Processo del lavoro - L'udienza di discussione

L'udienza di discussione rappresenta, nel rito del lavoro, il punto centrale di tutto il procedimento giudiziario. Essa ha lo scopo principale di creare il primo contatto tra il giudice e le parti. Il legislatore mira a condensare in questa udienza la maggior parte delle attività processuali cercando di far sì che essa, tendenzialmente, sia la prima ed unica udienza del processo. La disciplina del suo svolgimento è contenuta all'art. 420 c.p.c. così come riformato dalla Legge n. 183/2010.

Nell'udienza di discussione si svolgono, in immediata successione, le verifiche proprie della prima udienza di cognizione, l'interrogatorio delle parti, il tentativo

di conciliazione (non più obbligatorio), l'assunzione delle prove, la discussione e la pronuncia della sentenza.

Verifica della presenza e della costituzione delle parti.

Innanzitutto il giudice verifica la presenza delle parti in udienza e la loro regolare costituzione. Queste possono stare in giudizio attraverso l'assistenza di un legale, ma se il valore della causa non eccede i 129,11€, possono stare in giudizio anche personalmente. Se le parti decidono di farsi rappresentare, il legale deve essere munito di procura che preveda anche il potere di transigere e conciliare la controversia. Inoltre questi deve essere a conoscenza dei fatti della causa. In mancanza, se non sussistono gravi ragioni, il giudice valuta l'ignoranza del difensore ai fini della decisione (art. 420, comma 2, cp.c.). Se viene rilevata l'assenza di una parte si applica l'art. 181 c.p.c. con fissazione di altra udienza, che viene comunicata alle parti dalla cancelleria.
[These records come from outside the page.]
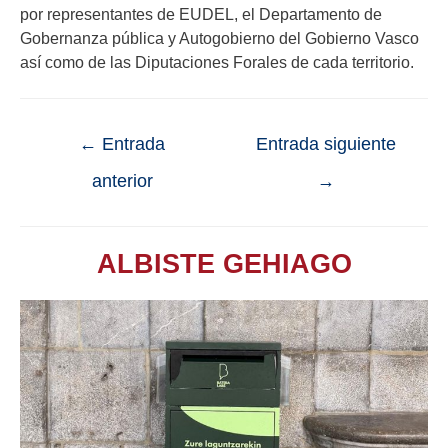
por representantes de EUDEL, el Departamento de
Gobernanza pública y Autogobierno del Gobierno Vasco
así como de las Diputaciones Forales de cada territorio.
←
Entrada
Entrada siguiente
anterior
→
ALBISTE GEHIAGO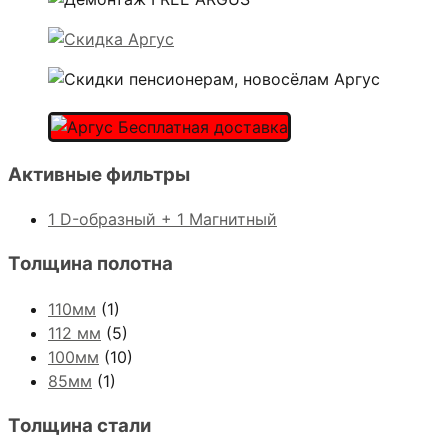
Активные фильтры
1 D-образный + 1 Магнитный
Толщина полотна
110мм
(1)
112 мм
(5)
100мм
(10)
85мм
(1)
Толщина стали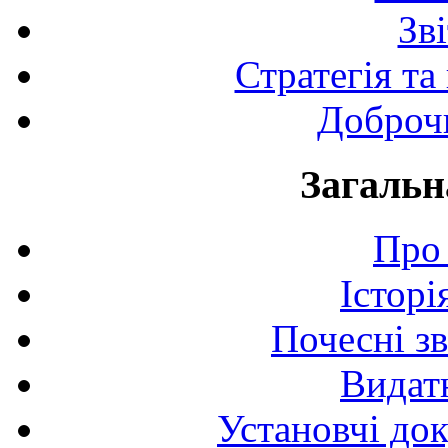
Зв
Стратегія та
Доброчи
Загальн
Про 
Історі
Почесні з
Видат
Установчі до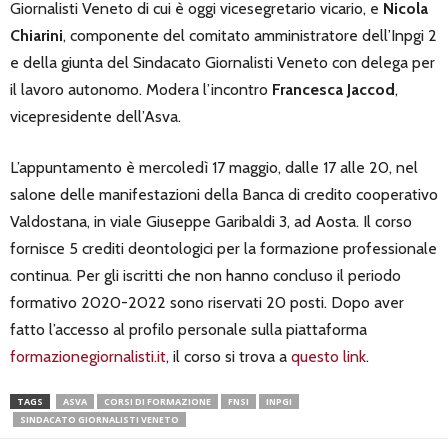
Giornalisti Veneto di cui è oggi vicesegretario vicario, e
Nicola
Chiarini
, componente del comitato amministratore dell’Inpgi 2
e della giunta del Sindacato Giornalisti Veneto con delega per
il lavoro autonomo. Modera l’incontro
Francesca Jaccod
,
vicepresidente dell’Asva.
L’appuntamento è mercoledì 17 maggio, dalle 17 alle 20, nel
salone delle manifestazioni della Banca di credito cooperativo
Valdostana, in viale Giuseppe Garibaldi 3, ad Aosta. Il corso
fornisce 5 crediti deontologici per la formazione professionale
continua. Per gli iscritti che non hanno concluso il periodo
formativo 2020-2022 sono riservati 20 posti. Dopo aver
fatto l’accesso al profilo personale sulla piattaforma
formazionegiornalisti.it
, il corso si trova a
questo link
.
TAGS
ASVA
CORSI DI FORMAZIONE
FNSI
INPGI
SINDACATO GIORNALISTI VENETO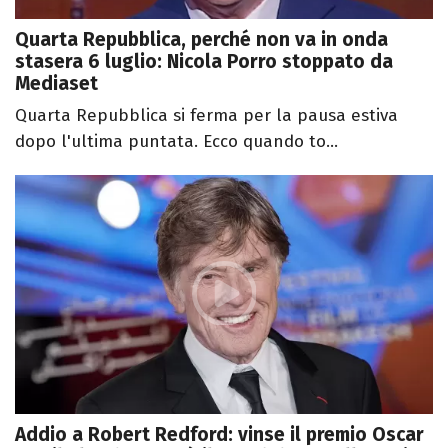
Quarta Repubblica, perché non va in onda
stasera 6 luglio: Nicola Porro stoppato da
Mediaset
Quarta Repubblica si ferma per la pausa estiva
dopo l'ultima puntata. Ecco quando to...
Addio a Robert Redford: vinse il premio Oscar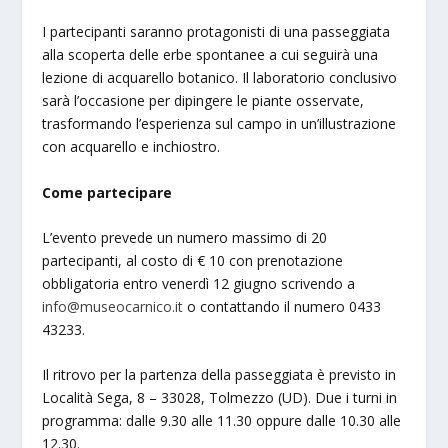
I partecipanti saranno protagonisti di una passeggiata
alla scoperta delle erbe spontanee a cui seguirà una
lezione di acquarello botanico. Il laboratorio conclusivo
sarà l’occasione per dipingere le piante osservate,
trasformando l’esperienza sul campo in un’illustrazione
con acquarello e inchiostro.
Come partecipare
L’evento prevede un numero massimo di 20
partecipanti, al costo di € 10 con prenotazione
obbligatoria entro venerdì 12 giugno scrivendo a
info@museocarnico.it
o contattando il numero 0433
43233.
Il ritrovo per la partenza della passeggiata è previsto in
Località Sega, 8 – 33028, Tolmezzo (UD). Due i turni in
programma: dalle 9.30 alle 11.30 oppure dalle 10.30 alle
12.30.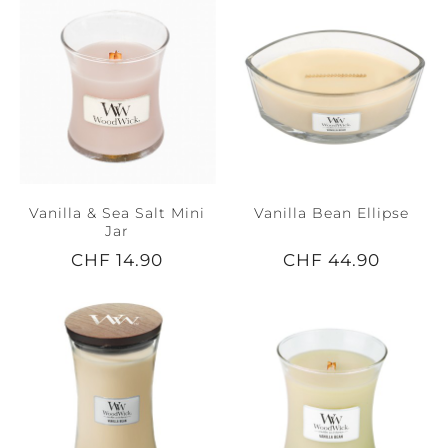
Vanilla & Sea Salt Mini
Vanilla Bean Ellipse
Jar
CHF 14.90
CHF 44.90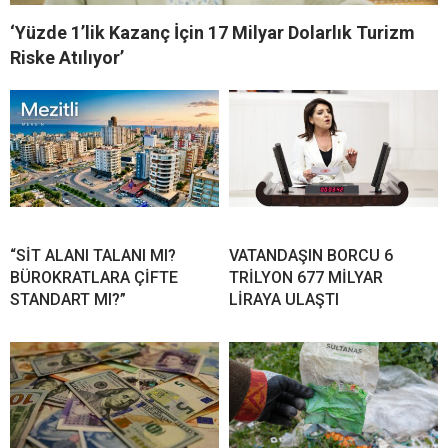
‘Yüzde 1’lik Kazanç İçin 17 Milyar Dolarlık Turizm
Riske Atılıyor’
“SİT ALANI TALANI MI?
VATANDAŞIN BORCU 6
BÜROKRATLARA ÇİFTE
TRİLYON 677 MİLYAR
STANDART MI?”
LİRAYA ULAŞTI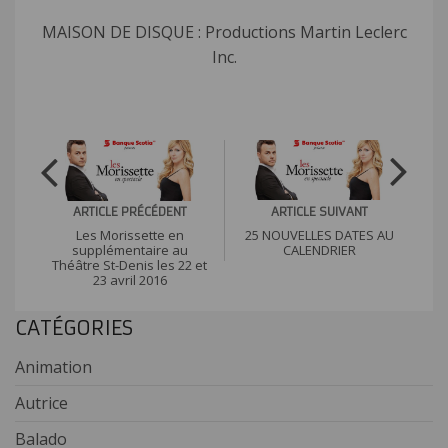
MAISON DE DISQUE : Productions Martin Leclerc
Inc.
ARTICLE SUIVANT
ARTICLE PRÉCÉDENT
25 NOUVELLES DATES AU
Les Morissette en
CALENDRIER
supplémentaire au
Théâtre St-Denis les 22 et
23 avril 2016
CATÉGORIES
Animation
Autrice
Balado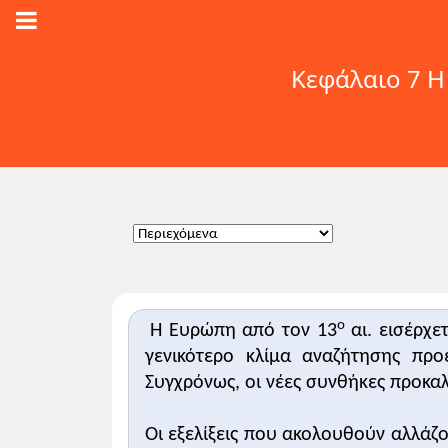
Κεφάλαιο 7 
ο
Η Ευρώπη από τον 13
αι. εισέρχε
γενικότερο κλίμα αναζήτησης προ
Συγχρόνως, οι νέες συνθήκες προκα
Οι εξελίξεις που ακολουθούν αλλάζ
Interrogatorio delle parti.

Nell'udienza di discussione, verificata la regolare costituzione delle parti e la loro presenza, il giudice procede all'interrogatorio delle parti medesime. Esso non ha i caratteri propri dell'interrogatorio formale previsto dagli artt. 228 e ss. del codice. Non dà luogo alla confessione giudiziale, nè si identifica con l'interrogatorio libero ex art. 117, comma 1, c.p.c. In realtà esso viene utilizzato dal giudice per ricavare informazioni che egli valuta liberamente e che costituiscono un'ottima integrazione alle prove acquisite. Dalle risposte rese in sede di interrogatorio delle parti, il giudice può anche desumere quell'accertamento che gli consente di emettere le pronunce provvisorie previste dall'art. 423 c.p.c. Inoltre esso getta le basi per procedere alla fase successiva inerente la conciliazione.

Tentativo di conciliazione.

Il giudice, durante l'udienza di discussione, tenta la conciliazione della lite e formula alle parti una proposta transattiva. L'eventuale rifiuto della proposta, senza giustificato motivo, costituisce comportamento valutabile dal giudice ai fini della decisione.

Se le parti accettano la proposta transattiva allora il giudice redige il verbale di conciliazione che ha efficacia di titolo esecutivo (art. 420, comma 3, c.p.c.). Qualora la conciliazione non vada a buon fine, le successive tappe del processo si svolgono immediatamente.

Durante l'udienza di discussione le parti, se ricorrono gravi motivi, possono essere autorizzate dal giudice a modificare le domande, le eccezioni e le conclusioni già formulate. Si tratta di un evidente caso di "emendatio libelli" (art. 420, comma1, c.p.c.).

Ammissione dei mezzi di prova.

Sempre in questa udienza il giudice ammette i mezzi di prova già proposti dalle parti. Se ritiene che siano rilevanti, dispone, con ordinanza resa in udienza, l'immediata assunzione di quei mezzi di prova che le parti non abbiano potuto proporre prima. Qualora vengano ammessi nuovi mezzi di prova, la controparte può dedurre, entro 5 giorni, i mezzi di prova che si rendano necessari rispetto a quelli addotti dal ricorrente. Il legislatore dispone che l'assunzione delle prove sia esaurita nella stessa udienza o, se necessario, in udienze da tenersi nei giorni feriali immediatamente successivi (art. 420, commi 5, 6, 7 e 8, c.p.c.).

Nell'udienza di discussione, qualora il giudice ritenga matura la decisione oppure se sorgono questioni inerenti la competenza, la giurisdizione o altri pregiudiziali la cui decisione è fondamentale per la definizione del giudizio, allora invita le parti alla discussione e pronuncia sentenza anche non definitiva dando lettura del dispositivo (art. 420, comma 4, c.p.c.).